In phase 2b clinical trials, careful monitoring of participant safety is equally important as improving vaccine efficacy. We will systematically collect and analyze security data. Although the safety of Covid-19 vaccines has been well proven, adverse reactions may occur after any vaccination. In the NextGen trial, approximately 10000 participants will undergo adverse reaction risk assessment and will be randomly assigned to receive either the trial vaccine or a licensed vaccine in a 1:1 ratio. A detailed assessment of local and systemic adverse reactions will provide important information, including the incidence of complications such as myocarditis or pericarditis.

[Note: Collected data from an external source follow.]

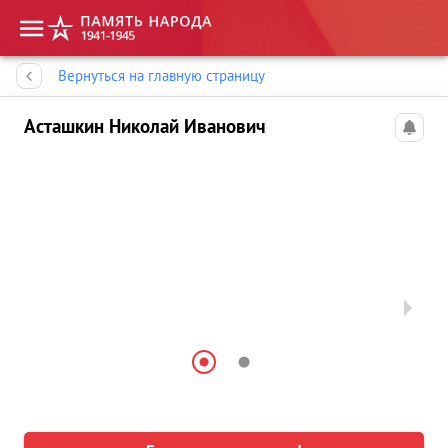
Память народа
Вернуться на главную страницу
Асташкин Николай Иванович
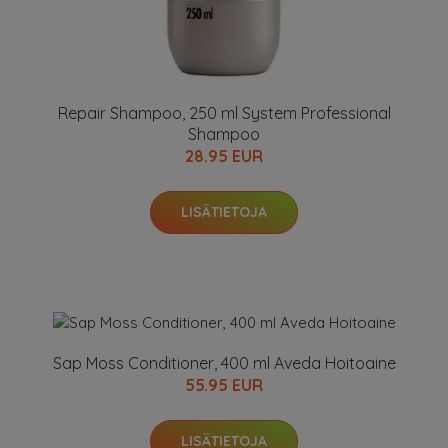
Repair Shampoo, 250 ml System Professional
Shampoo
28.95 EUR
LISÄTIETOJA
Sap Moss Conditioner, 400 ml Aveda Hoitoaine
55.95 EUR
LISÄTIETOJA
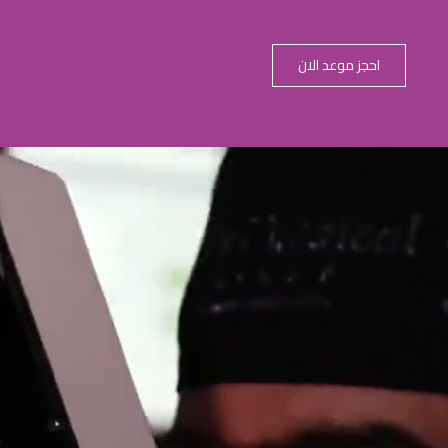
احجز موعد الان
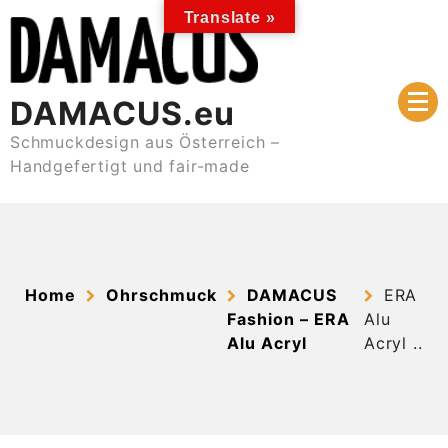
Skip
Translate »
to
content
DAMACUS.eu
Schmuckdesign aus Österreich –
Handgefertigt und fair-made
Home
Ohrschmuck
DAMACUS
ERA
Fashion – ERA
Alu
Alu Acryl
Acryl ..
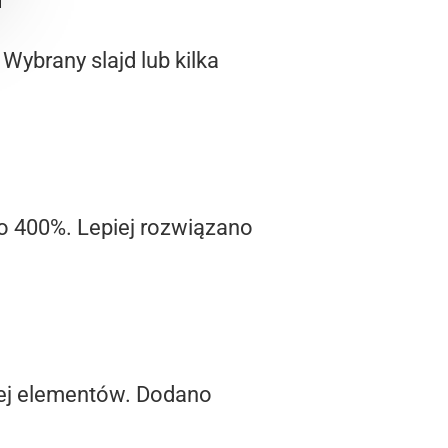
 Wybrany slajd lub kilka
o 400%. Lepiej rozwiązano
 jej elementów. Dodano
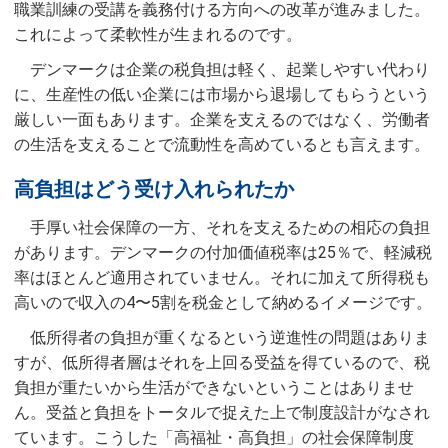
職業訓練の受講を義務付ける方向への改革が進みました。
これによって柔軟性が生まれるのです。
デンマークは企業の税負担は軽く、起業しやすい代わり
に、生産性の低い企業には市場から退場してもらうという
厳しい一面もあります。企業を支えるのではなく、労働者
の生活を支えることで流動性を高めているとも言えます。
高負担はどう受け入れられたか
手厚い社会保障の一方、それを支えるための相応の負担
があります。デンマークの付加価値税率は25％で、軽減税
率はほとんど適用されていません。それに加えて所得税も
高いので収入の4〜5割を税金として納めるイメージです。
低所得者の負担が重くなるという逆進性の問題はありま
すが、低所得者層はそれを上回る受益を得ているので、税
負担が重たいから生活ができないということはありませ
ん。受益と負担をトータルで捉えた上で制度設計がなされ
ています。こうした「高福祉・高負担」の社会保障制度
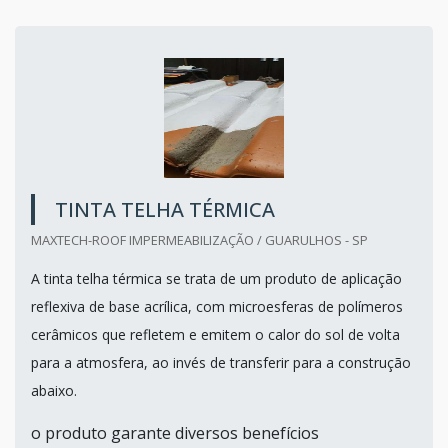
TINTA TELHA TÉRMICA
MAXTECH-ROOF IMPERMEABILIZAÇÃO / GUARULHOS - SP
A tinta telha térmica se trata de um produto de aplicação
reflexiva de base acrílica, com microesferas de polímeros
cerâmicos que refletem e emitem o calor do sol de volta
para a atmosfera, ao invés de transferir para a construção
abaixo.
o produto garante diversos benefícios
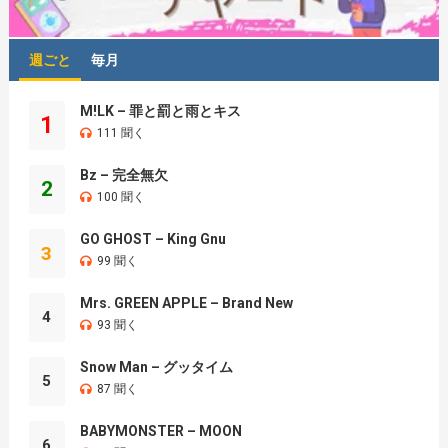
週ごと
毎月
M!LK – 罪と罰と雨とキス
1
111 聞く
Bz – 完全無欠
2
100 聞く
GO GHOST – King Gnu
3
99 聞く
Mrs. GREEN APPLE – Brand New
4
93 聞く
Snow Man – グッタイム
5
87 聞く
BABYMONSTER – MOON
6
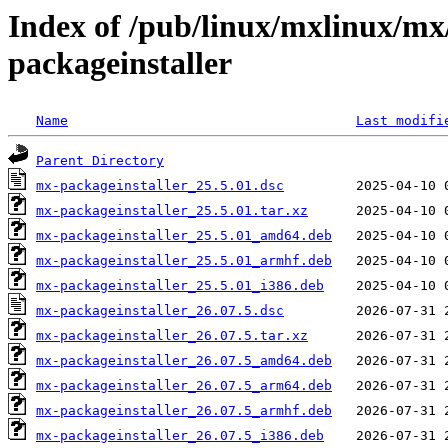
Index of /pub/linux/mxlinux/m
packageinstaller
Name
Last modifi
Parent Directory
mx-packageinstaller_25.5.01.dsc
mx-packageinstaller_25.5.01.tar.xz
mx-packageinstaller_25.5.01_amd64.deb
mx-packageinstaller_25.5.01_armhf.deb
mx-packageinstaller_25.5.01_i386.deb
mx-packageinstaller_26.07.5.dsc
mx-packageinstaller_26.07.5.tar.xz
mx-packageinstaller_26.07.5_amd64.deb
mx-packageinstaller_26.07.5_arm64.deb
mx-packageinstaller_26.07.5_armhf.deb
mx-packageinstaller_26.07.5_i386.deb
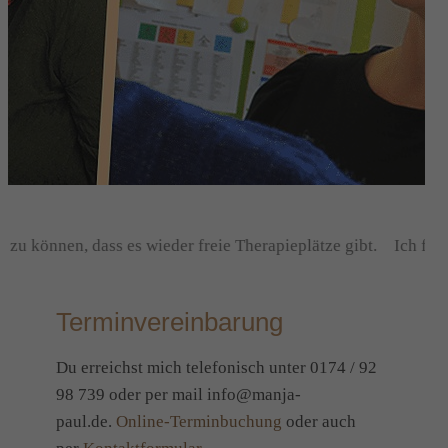
zu können, dass es wieder freie Therapieplätze gibt.
Ich freue
Terminvereinbarung
Du erreichst mich telefonisch unter 0174 / 92
98 739 oder per mail info@manja-
paul.de.
Online-Terminbuchung
oder auch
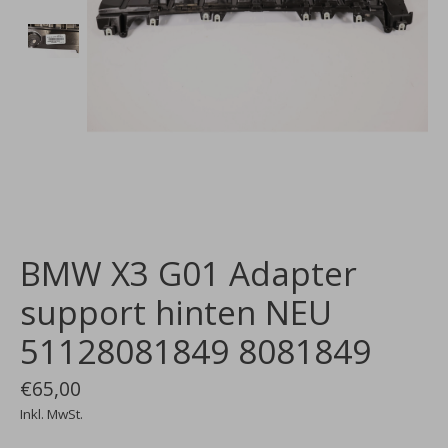
BMW X3 G01 Adapter
support hinten NEU
51128081849 8081849
€65,00
Inkl. MwSt.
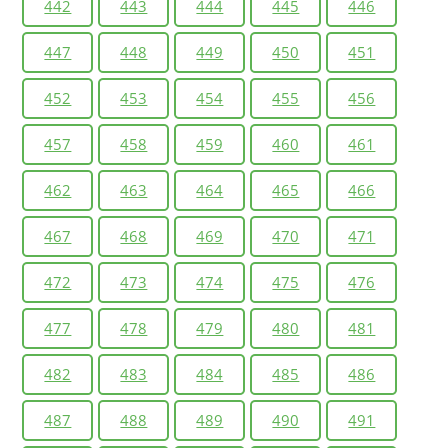
442
443
444
445
446
447
448
449
450
451
452
453
454
455
456
457
458
459
460
461
462
463
464
465
466
467
468
469
470
471
472
473
474
475
476
477
478
479
480
481
482
483
484
485
486
487
488
489
490
491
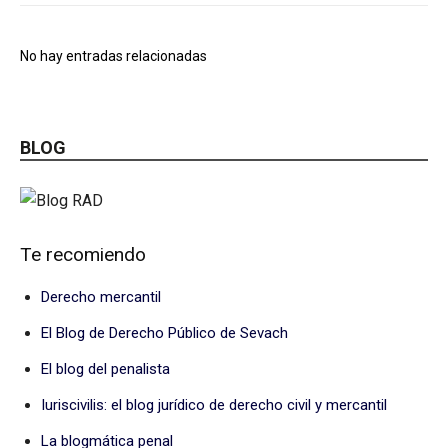
No hay entradas relacionadas
BLOG
Te recomiendo
Derecho mercantil
El Blog de Derecho Público de Sevach
El blog del penalista
Iuriscivilis: el blog jurídico de derecho civil y mercantil
La blogmática penal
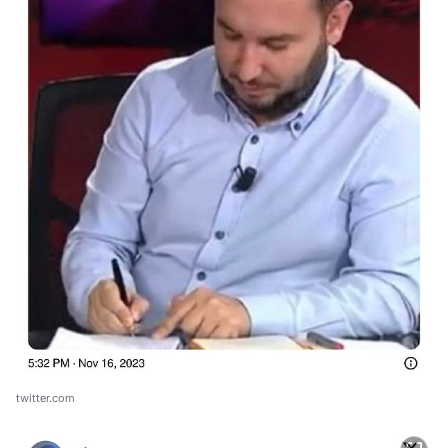
twitter.com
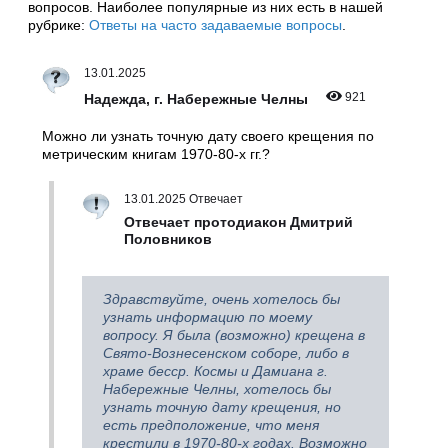
вопросов. Наиболее популярные из них есть в нашей
рубрике:
Ответы на часто задаваемые вопросы
.
13.01.2025
921
Надежда, г. Набережные Челны
Можно ли узнать точную дату своего крещения по
метрическим книгам 1970-80-х гг.?
13.01.2025 Отвечает
Отвечает протодиакон Дмитрий
Половников
Здравствуйте, очень хотелось бы
узнать информацию по моему
вопросу. Я была (возможно) крещена в
Свято-Вознесенском соборе, либо в
храме бесср. Космы и Дамиана г.
Набережные Челны, хотелось бы
узнать точную дату крещения, но
есть предположение, что меня
крестили в 1970-80-х годах. Возможно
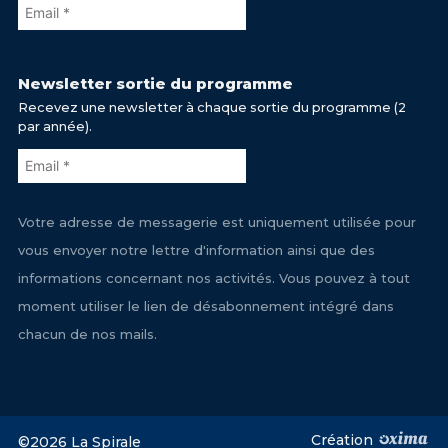
Newsletter sortie du programme
Recevez une newsletter à chaque sortie du programme (2
par année).
Votre adresse de messagerie est uniquement utilisée pour
vous envoyer notre lettre d'information ainsi que des
informations concernant nos activités. Vous pouvez à tout
moment utiliser le lien de désabonnement intégré dans
chacun de nos mails.
Création
©2026 La Spirale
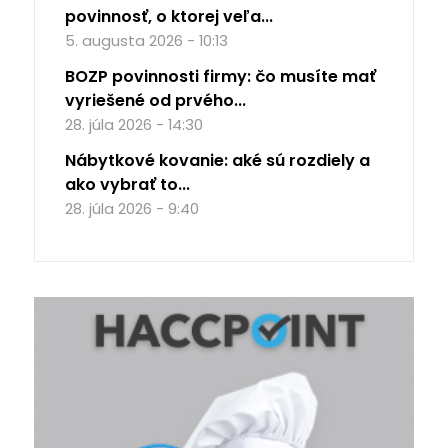
povinnosť, o ktorej veľa...
5. augusta 2026 - 10:13
BOZP povinnosti firmy: čo musíte mať
vyriešené od prvého...
28. júla 2026 - 14:30
Nábytkové kovanie: aké sú rozdiely a
ako vybrať to...
28. júla 2026 - 9:40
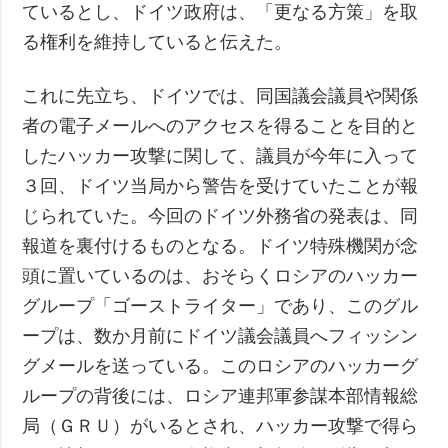
ているとし、ドイツ政府は、「更なる方策」を取
る権利を維持していると伝えた。
これに先立ち、ドイツでは、同国議会議員や関係
者の電子メールへのアクセスを得ることを目的と
したハッカー攻撃に関して、議員が今年に入って
３回、ドイツ当局から警告を受けていたことが報
じられていた。今回のドイツ外務省の発表は、同
報道を裏付けるものとなる。ドイツ特殊機関が念
頭に置いているのは、おそらくロシアのハッカー
グループ「ゴーストライター」であり、このグル
ープは、数か月前にドイツ議会議員へフィッシン
グメールを送っている。このロシアのハッカーグ
ループの背後には、ロシア連邦軍参謀本部情報総
局（ＧＲＵ）がいるとされ、ハッカー攻撃で得ら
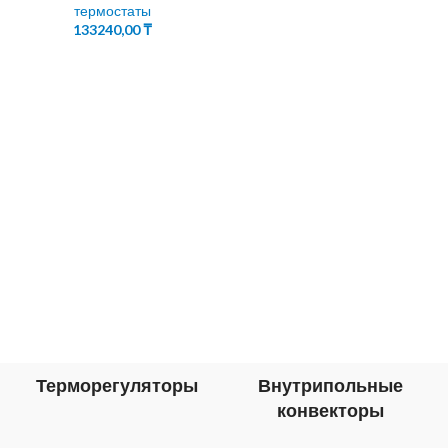
термостаты
133240,00
₸
Терморегуляторы
Внутрипольные
конвекторы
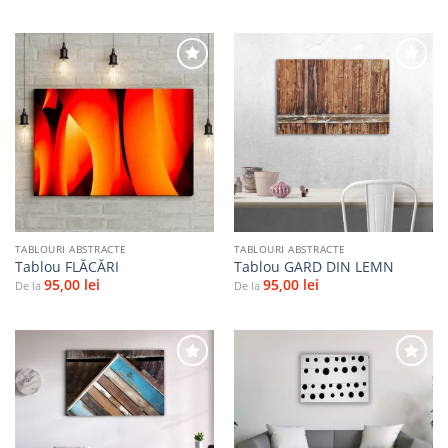
Adaugă
Adaugă
la
la
favorite
favorite
TABLOURI ABSTRACTE
TABLOURI ABSTRACTE
Tablou FLĂCĂRI
Tablou GARD DIN LEMN
95,00
lei
95,00
lei
De la
De la
Adaugă
Adaugă
la
la
favorite
favorite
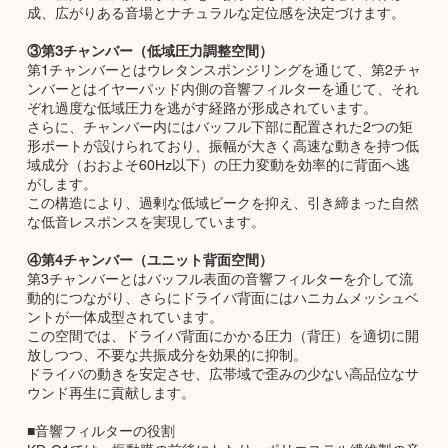
成、広がりある音場とナチュラルな定位感を決定づけます。
③第3チャンバー（低域圧力調整空間）
第1チャンバーとはウレタンスポンジリングを通じて、第2チャ
ンバーとはイヤーパッド内側の音響フィルターを通じて、それ
ぞれ過度な低域圧力を逃がす経路が形成されています。
さらに、チャンバー内にはバッフル下部に配置された2つの矩
形ポートが設けられており、振幅が大きく高速な動きを持つ低
域成分（おおよそ60Hz以下）の圧力変動を効率的に背面へ逃
がします。
この構造により、過剰な低域ピークを抑え、引き締まった自然
な低音レスポンスを実現しています。
④第4チャンバー（ユニット背面空間）
第3チャンバーとはバッフル表面の音響フィルターを介して流
動的につながり、さらにドライバ背面にはハニカムメッシュベ
ントが一体成型されています。
この空間では、ドライバ背面にかかる圧力（背圧）を適切に開
放しつつ、不要な共振成分を効果的に抑制。
ドライバの動きを安定させ、広帯域で歪みの少ない高品位なサ
ウンド再生に貢献します。
■音響フィルターの役割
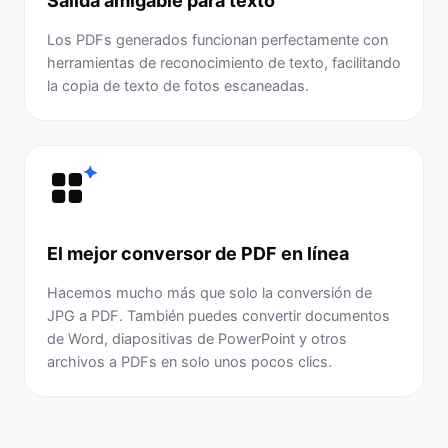
Salida amigable para texto
Los PDFs generados funcionan perfectamente con
herramientas de reconocimiento de texto, facilitando
la copia de texto de fotos escaneadas.
El mejor conversor de PDF en línea
Hacemos mucho más que solo la conversión de
JPG a PDF. También puedes convertir documentos
de Word, diapositivas de PowerPoint y otros
archivos a PDFs en solo unos pocos clics.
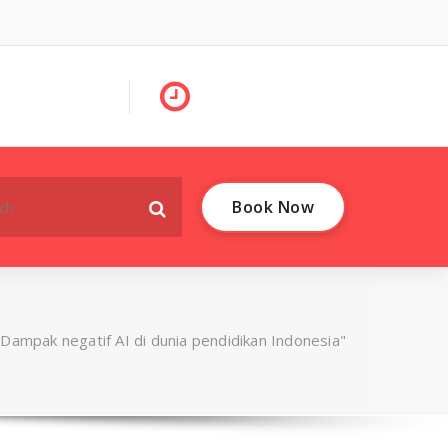
Book Now
Dampak negatif AI di dunia pendidikan Indonesia"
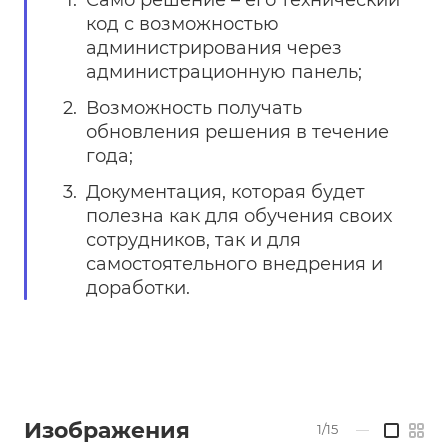
Само решение – его технический
код с возможностью
администрирования через
администрационную панель;
Возможность получать
обновления решения в течение
года;
Документация, которая будет
полезна как для обучения своих
сотрудников, так и для
самостоятельного внедрения и
доработки.
Изображения
1/15
—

A serious challenge faced by vaccine manufacturers is the need to maintain rapid response capabilities; Manufacturers must be able to produce hundreds of millions of doses of vaccines within 100 days of the outbreak, which is also a goal set by the government. As the pandemic weakens and the pandemic intermission approaches, vaccine demand will sharply decrease, and manufacturers will face challenges related to preserving supply chains, basic materials (enzymes, lipids, buffers, and nucleotides), and filling and processing capabilities. At present, the demand for Covid-19 vaccines in society is lower than the demand in 2021, but production processes that operate on a scale smaller than the “full-scale pandemic” still need to be validated by regulatory authorities. Further clinical development also requires validation from regulatory authorities, which may include inter batch consistency studies and subsequent Phase 3 efficacy plans. If the results of the planned Phase 2b trial are optimistic, it will greatly reduce the related risks of conducting Phase 3 trials and stimulate private investment in such trials, thus potentially achieving commercial development.

The duration of the current epidemic hiatus is still unknown, but recent experience suggests that this period should not be wasted. This period has provided us with an opportunity to expand people’s understanding of vaccine immunology and rebuild trust and confidence in vaccines for as many people as possible.